Versioning certainly hasn’t gone as smoothly as I’d prefer.
In my testing, v1.1 is stable on all platforms for small (sub-25k) libraries, but some people’s configurations (especially on Windows and macOS) may prove to be less stable.
I found that when the v1.1 library database got larger than 100-200 MB (tracking 100k+ files), SQLite updates could timeout or fail, especially when running under heavy concurrency (10+ threads), or when stored on a slow (HDD) disk.

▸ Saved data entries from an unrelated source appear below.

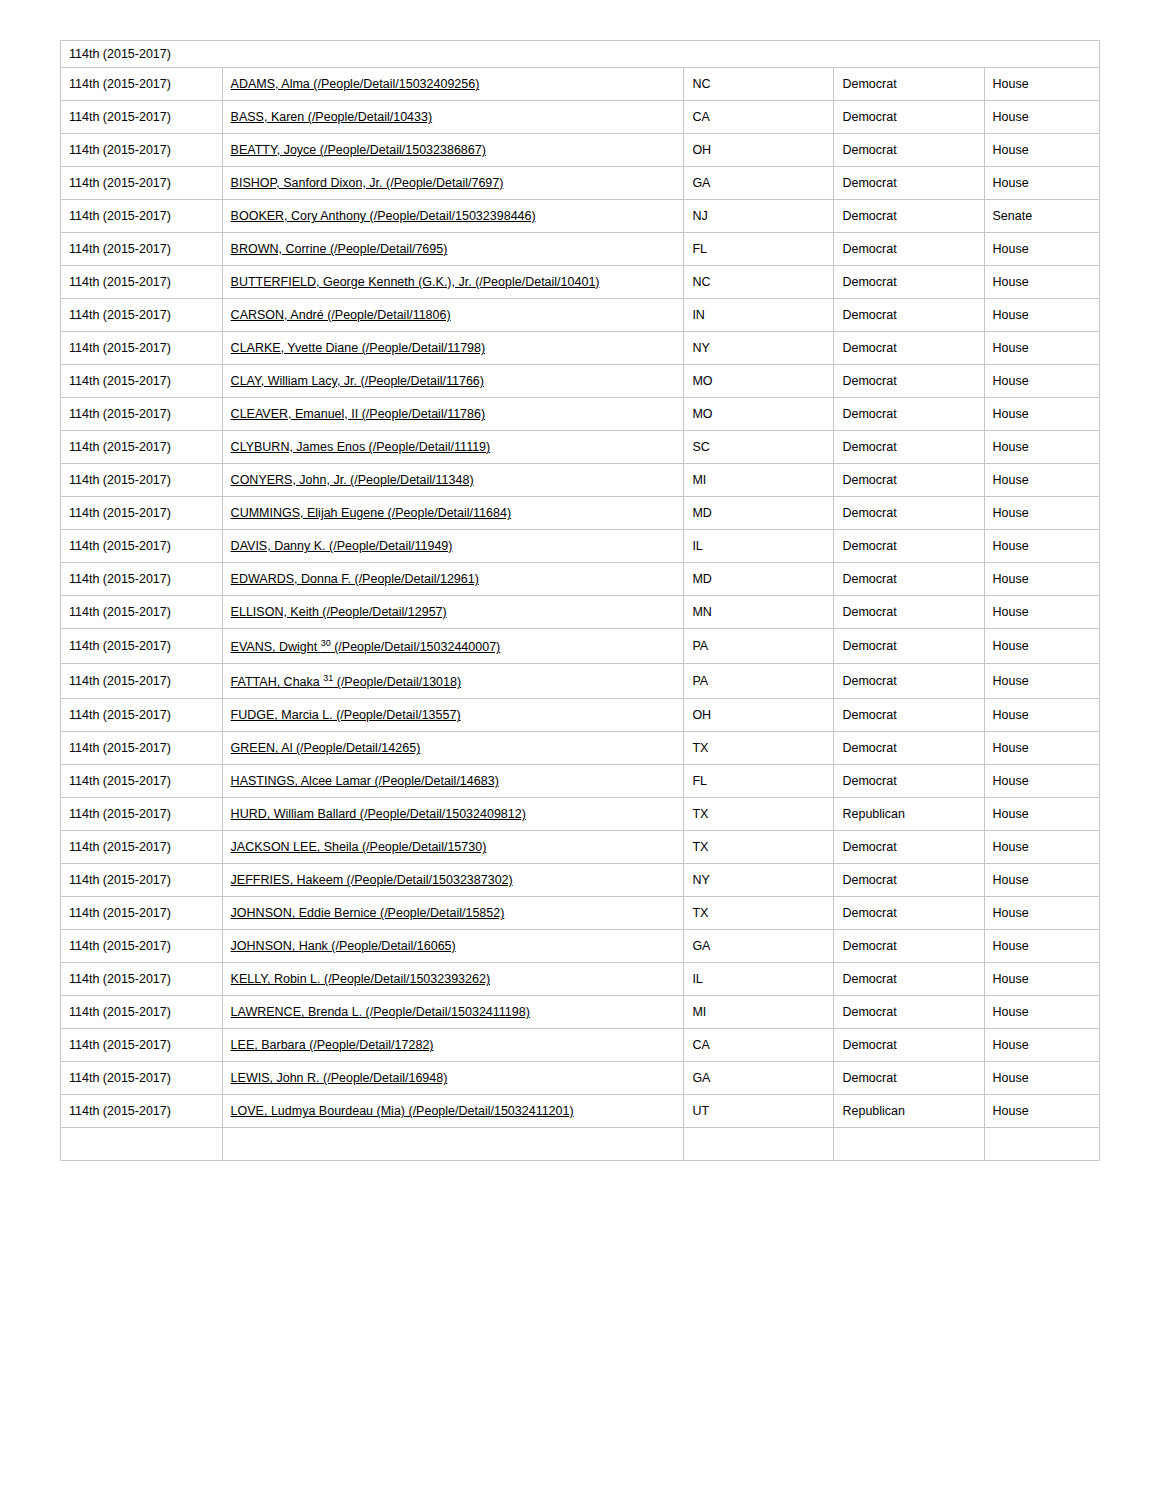114th (2015-2017)
| 114th (2015-2017) | ADAMS, Alma (/People/Detail/15032409256) | NC | Democrat | House |
| 114th (2015-2017) | BASS, Karen (/People/Detail/10433) | CA | Democrat | House |
| 114th (2015-2017) | BEATTY, Joyce (/People/Detail/15032386867) | OH | Democrat | House |
| 114th (2015-2017) | BISHOP, Sanford Dixon, Jr. (/People/Detail/7697) | GA | Democrat | House |
| 114th (2015-2017) | BOOKER, Cory Anthony (/People/Detail/15032398446) | NJ | Democrat | Senate |
| 114th (2015-2017) | BROWN, Corrine (/People/Detail/7695) | FL | Democrat | House |
| 114th (2015-2017) | BUTTERFIELD, George Kenneth (G.K.), Jr. (/People/Detail/10401) | NC | Democrat | House |
| 114th (2015-2017) | CARSON, André (/People/Detail/11806) | IN | Democrat | House |
| 114th (2015-2017) | CLARKE, Yvette Diane (/People/Detail/11798) | NY | Democrat | House |
| 114th (2015-2017) | CLAY, William Lacy, Jr. (/People/Detail/11766) | MO | Democrat | House |
| 114th (2015-2017) | CLEAVER, Emanuel, II (/People/Detail/11786) | MO | Democrat | House |
| 114th (2015-2017) | CLYBURN, James Enos (/People/Detail/11119) | SC | Democrat | House |
| 114th (2015-2017) | CONYERS, John, Jr. (/People/Detail/11348) | MI | Democrat | House |
| 114th (2015-2017) | CUMMINGS, Elijah Eugene (/People/Detail/11684) | MD | Democrat | House |
| 114th (2015-2017) | DAVIS, Danny K. (/People/Detail/11949) | IL | Democrat | House |
| 114th (2015-2017) | EDWARDS, Donna F. (/People/Detail/12961) | MD | Democrat | House |
| 114th (2015-2017) | ELLISON, Keith (/People/Detail/12957) | MN | Democrat | House |
| 114th (2015-2017) | EVANS, Dwight 30 (/People/Detail/15032440007) | PA | Democrat | House |
| 114th (2015-2017) | FATTAH, Chaka 31 (/People/Detail/13018) | PA | Democrat | House |
| 114th (2015-2017) | FUDGE, Marcia L. (/People/Detail/13557) | OH | Democrat | House |
| 114th (2015-2017) | GREEN, Al (/People/Detail/14265) | TX | Democrat | House |
| 114th (2015-2017) | HASTINGS, Alcee Lamar (/People/Detail/14683) | FL | Democrat | House |
| 114th (2015-2017) | HURD, William Ballard (/People/Detail/15032409812) | TX | Republican | House |
| 114th (2015-2017) | JACKSON LEE, Sheila (/People/Detail/15730) | TX | Democrat | House |
| 114th (2015-2017) | JEFFRIES, Hakeem (/People/Detail/15032387302) | NY | Democrat | House |
| 114th (2015-2017) | JOHNSON, Eddie Bernice (/People/Detail/15852) | TX | Democrat | House |
| 114th (2015-2017) | JOHNSON, Hank (/People/Detail/16065) | GA | Democrat | House |
| 114th (2015-2017) | KELLY, Robin L. (/People/Detail/15032393262) | IL | Democrat | House |
| 114th (2015-2017) | LAWRENCE, Brenda L. (/People/Detail/15032411198) | MI | Democrat | House |
| 114th (2015-2017) | LEE, Barbara (/People/Detail/17282) | CA | Democrat | House |
| 114th (2015-2017) | LEWIS, John R. (/People/Detail/16948) | GA | Democrat | House |
| 114th (2015-2017) | LOVE, Ludmya Bourdeau (Mia) (/People/Detail/15032411201) | UT | Republican | House |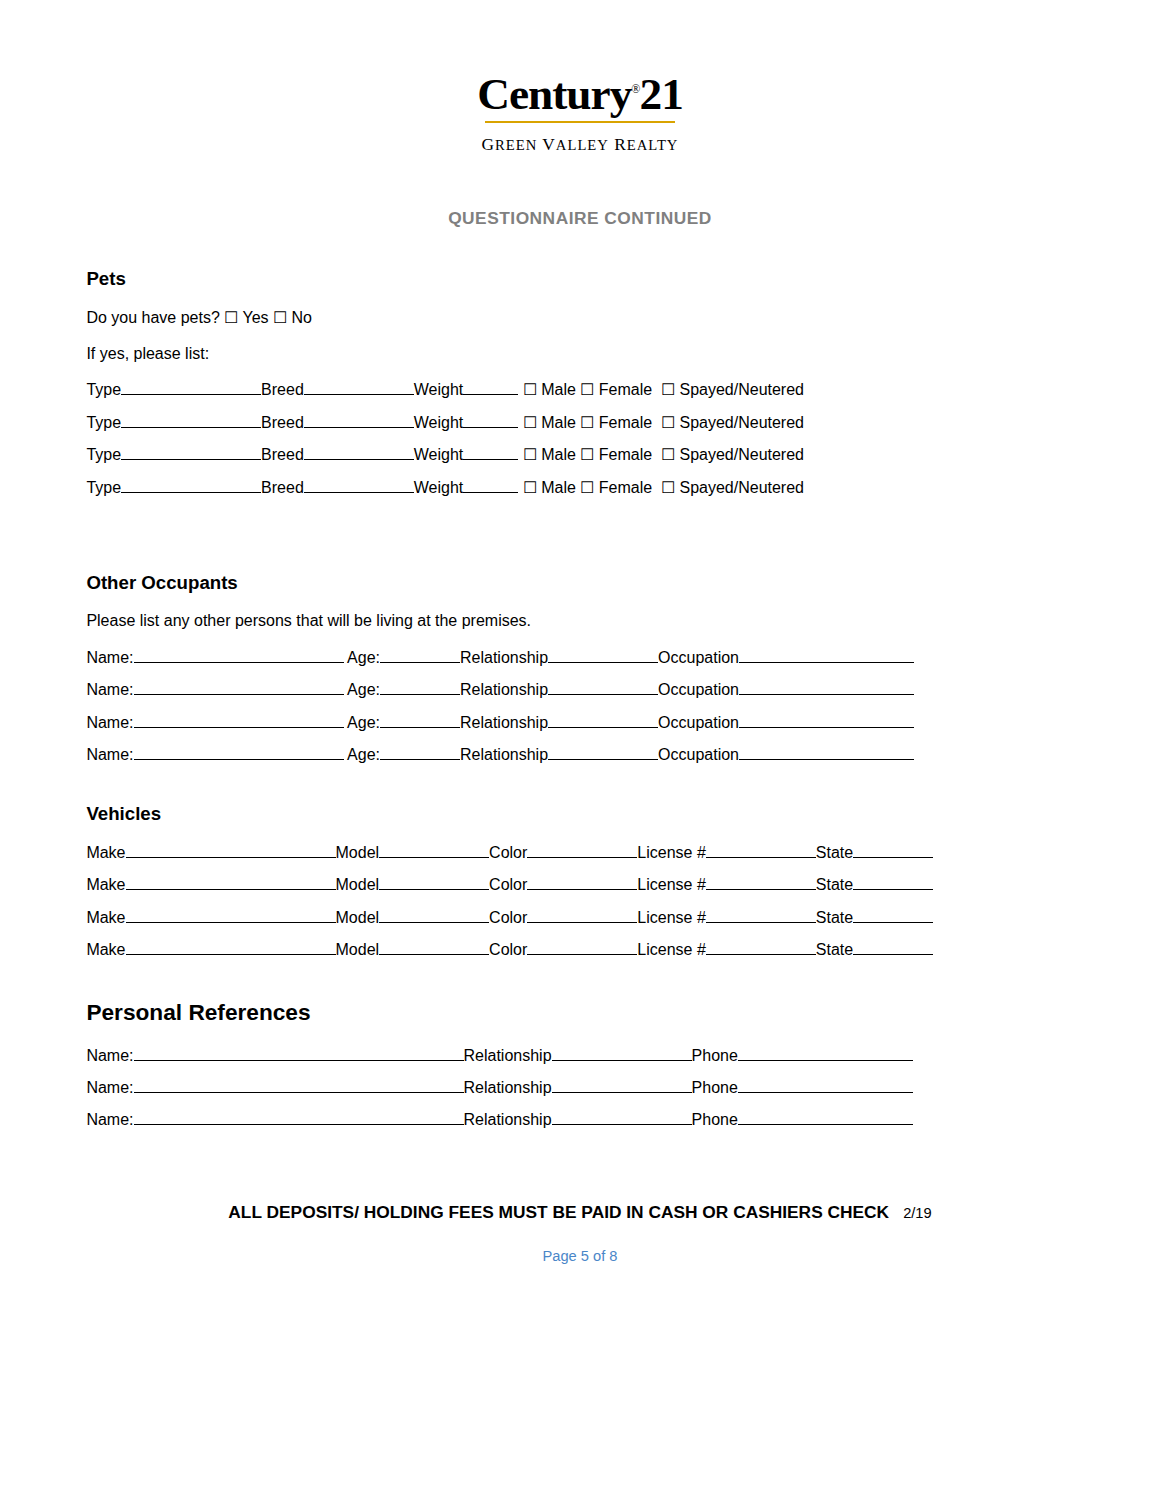Century®21
GREEN VALLEY REALTY
QUESTIONNAIRE CONTINUED
Pets
Do you have pets? ☐ Yes ☐ No
If yes, please list:
Type Breed Weight ☐ Male ☐ Female ☐ Spayed/Neutered
Type Breed Weight ☐ Male ☐ Female ☐ Spayed/Neutered
Type Breed Weight ☐ Male ☐ Female ☐ Spayed/Neutered
Type Breed Weight ☐ Male ☐ Female ☐ Spayed/Neutered
Other Occupants
Please list any other persons that will be living at the premises.
Name: Age: Relationship Occupation
Name: Age: Relationship Occupation
Name: Age: Relationship Occupation
Name: Age: Relationship Occupation
Vehicles
Make Model Color License # State
Make Model Color License # State
Make Model Color License # State
Make Model Color License # State
Personal References
Name: Relationship Phone
Name: Relationship Phone
Name: Relationship Phone
ALL DEPOSITS/ HOLDING FEES MUST BE PAID IN CASH OR CASHIERS CHECK 2/19
Page 5 of 8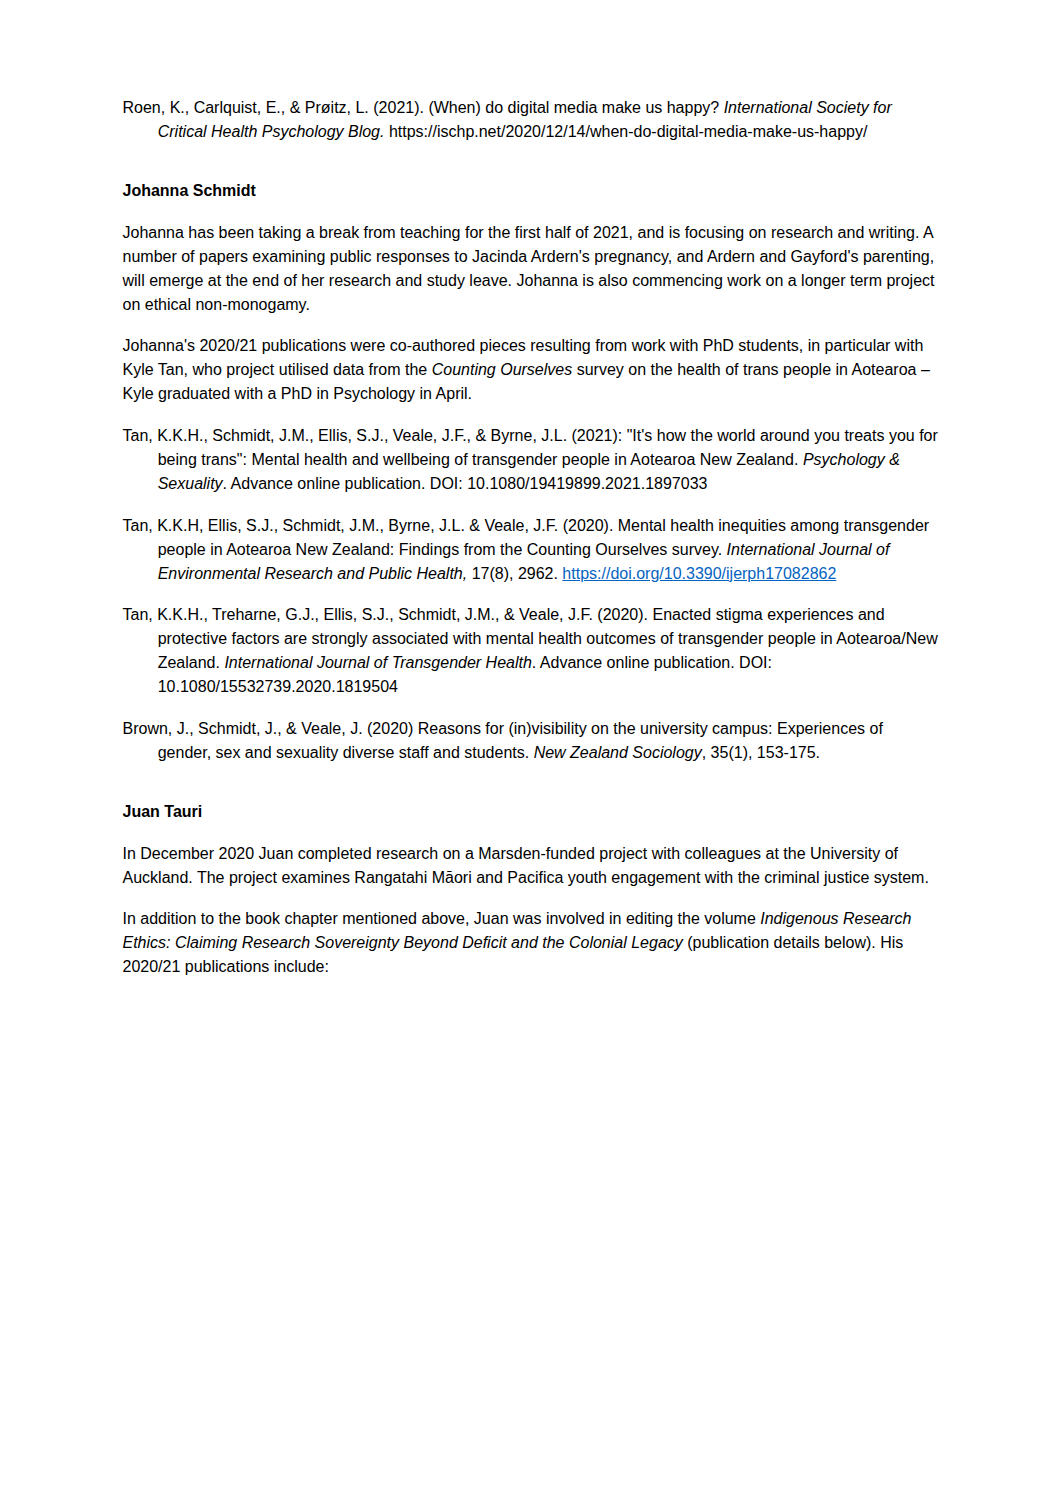Roen, K., Carlquist, E., & Prøitz, L. (2021). (When) do digital media make us happy? International Society for Critical Health Psychology Blog. https://ischp.net/2020/12/14/when-do-digital-media-make-us-happy/
Johanna Schmidt
Johanna has been taking a break from teaching for the first half of 2021, and is focusing on research and writing. A number of papers examining public responses to Jacinda Ardern's pregnancy, and Ardern and Gayford's parenting, will emerge at the end of her research and study leave. Johanna is also commencing work on a longer term project on ethical non-monogamy.
Johanna's 2020/21 publications were co-authored pieces resulting from work with PhD students, in particular with Kyle Tan, who project utilised data from the Counting Ourselves survey on the health of trans people in Aotearoa – Kyle graduated with a PhD in Psychology in April.
Tan, K.K.H., Schmidt, J.M., Ellis, S.J., Veale, J.F., & Byrne, J.L. (2021): "It's how the world around you treats you for being trans": Mental health and wellbeing of transgender people in Aotearoa New Zealand. Psychology & Sexuality. Advance online publication. DOI: 10.1080/19419899.2021.1897033
Tan, K.K.H, Ellis, S.J., Schmidt, J.M., Byrne, J.L. & Veale, J.F. (2020). Mental health inequities among transgender people in Aotearoa New Zealand: Findings from the Counting Ourselves survey. International Journal of Environmental Research and Public Health, 17(8), 2962. https://doi.org/10.3390/ijerph17082862
Tan, K.K.H., Treharne, G.J., Ellis, S.J., Schmidt, J.M., & Veale, J.F. (2020). Enacted stigma experiences and protective factors are strongly associated with mental health outcomes of transgender people in Aotearoa/New Zealand. International Journal of Transgender Health. Advance online publication. DOI: 10.1080/15532739.2020.1819504
Brown, J., Schmidt, J., & Veale, J. (2020) Reasons for (in)visibility on the university campus: Experiences of gender, sex and sexuality diverse staff and students. New Zealand Sociology, 35(1), 153-175.
Juan Tauri
In December 2020 Juan completed research on a Marsden-funded project with colleagues at the University of Auckland. The project examines Rangatahi Māori and Pacifica youth engagement with the criminal justice system.
In addition to the book chapter mentioned above, Juan was involved in editing the volume Indigenous Research Ethics: Claiming Research Sovereignty Beyond Deficit and the Colonial Legacy (publication details below). His 2020/21 publications include: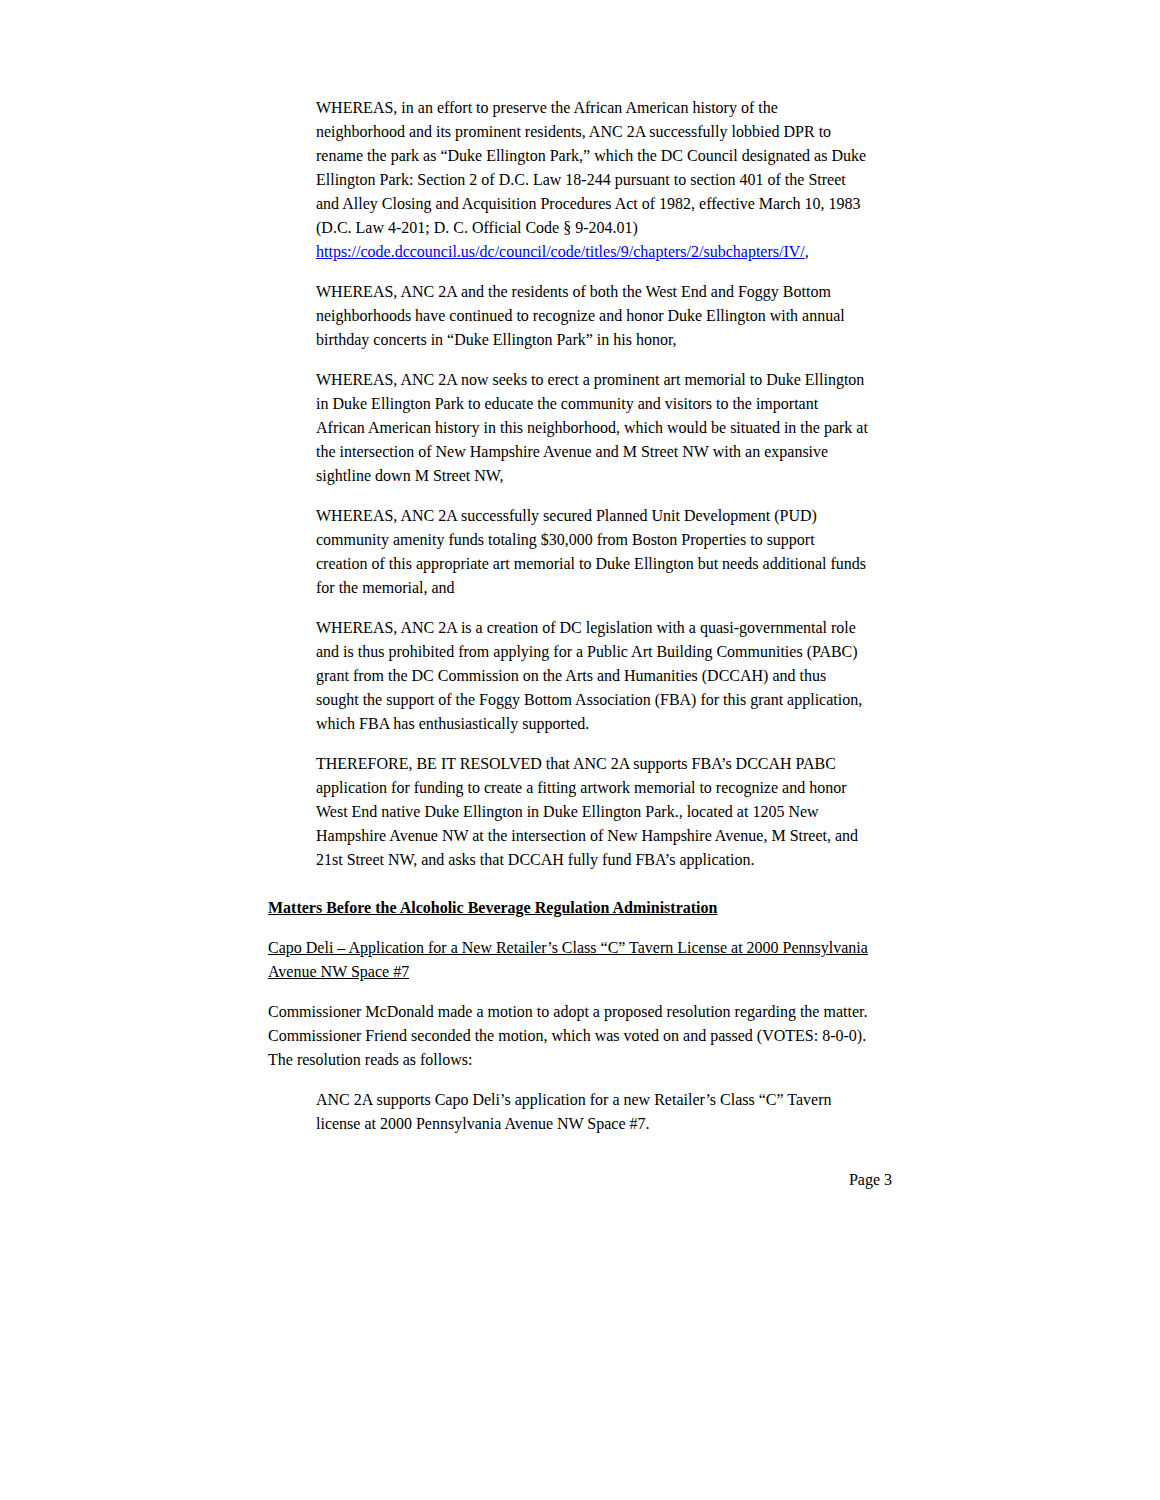WHEREAS, in an effort to preserve the African American history of the neighborhood and its prominent residents, ANC 2A successfully lobbied DPR to rename the park as “Duke Ellington Park,” which the DC Council designated as Duke Ellington Park: Section 2 of D.C. Law 18-244 pursuant to section 401 of the Street and Alley Closing and Acquisition Procedures Act of 1982, effective March 10, 1983 (D.C. Law 4-201; D. C. Official Code § 9-204.01)
https://code.dccouncil.us/dc/council/code/titles/9/chapters/2/subchapters/IV/,
WHEREAS, ANC 2A and the residents of both the West End and Foggy Bottom neighborhoods have continued to recognize and honor Duke Ellington with annual birthday concerts in “Duke Ellington Park” in his honor,
WHEREAS, ANC 2A now seeks to erect a prominent art memorial to Duke Ellington in Duke Ellington Park to educate the community and visitors to the important African American history in this neighborhood, which would be situated in the park at the intersection of New Hampshire Avenue and M Street NW with an expansive sightline down M Street NW,
WHEREAS, ANC 2A successfully secured Planned Unit Development (PUD) community amenity funds totaling $30,000 from Boston Properties to support creation of this appropriate art memorial to Duke Ellington but needs additional funds for the memorial, and
WHEREAS, ANC 2A is a creation of DC legislation with a quasi-governmental role and is thus prohibited from applying for a Public Art Building Communities (PABC) grant from the DC Commission on the Arts and Humanities (DCCAH) and thus sought the support of the Foggy Bottom Association (FBA) for this grant application, which FBA has enthusiastically supported.
THEREFORE, BE IT RESOLVED that ANC 2A supports FBA’s DCCAH PABC application for funding to create a fitting artwork memorial to recognize and honor West End native Duke Ellington in Duke Ellington Park., located at 1205 New Hampshire Avenue NW at the intersection of New Hampshire Avenue, M Street, and 21st Street NW, and asks that DCCAH fully fund FBA’s application.
Matters Before the Alcoholic Beverage Regulation Administration
Capo Deli – Application for a New Retailer’s Class “C” Tavern License at 2000 Pennsylvania Avenue NW Space #7
Commissioner McDonald made a motion to adopt a proposed resolution regarding the matter. Commissioner Friend seconded the motion, which was voted on and passed (VOTES: 8-0-0). The resolution reads as follows:
ANC 2A supports Capo Deli’s application for a new Retailer’s Class “C” Tavern license at 2000 Pennsylvania Avenue NW Space #7.
Page 3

I rewrote how PhotoStructure does parallelism and database persistence from v1 to v2, and that meant larger libraries (350k+) were handled gracefully, but there were show-stopping issues on macOS and Windows that meant I couldn’t promote v2.0 to :stable
. I felt that the new workarounds for macOS and Windows were sufficiently different enough to warrant not being :beta, so I “skipped” v2.0:stable and re-characterized the release as a v2.1 alpha build.
The latest :alpha
build, v2.1.0-alpha7, is actually quite stable on Linux and Docker. There are still some bugs (like failures with rebuild
, timezone parsing for more exotic filetypes, and some image hash deduping errors), but those shouldn’t impact daily use.
In an effort to help stabilize the next build, I’ve made a (quite large) change to how PhotoStructure handles errors: previously, if “bad things” happened, I would emit an error log message, and shut down.
In this next build, the webserver will try it’s best to stay running, and if there is an issue, will redirect the browser to a new “health check” page. I’ve written a couple handfuls of “repair jobs” that are then suggested (when appropriate) to remediate whatever is making PhotoStructure grumpy.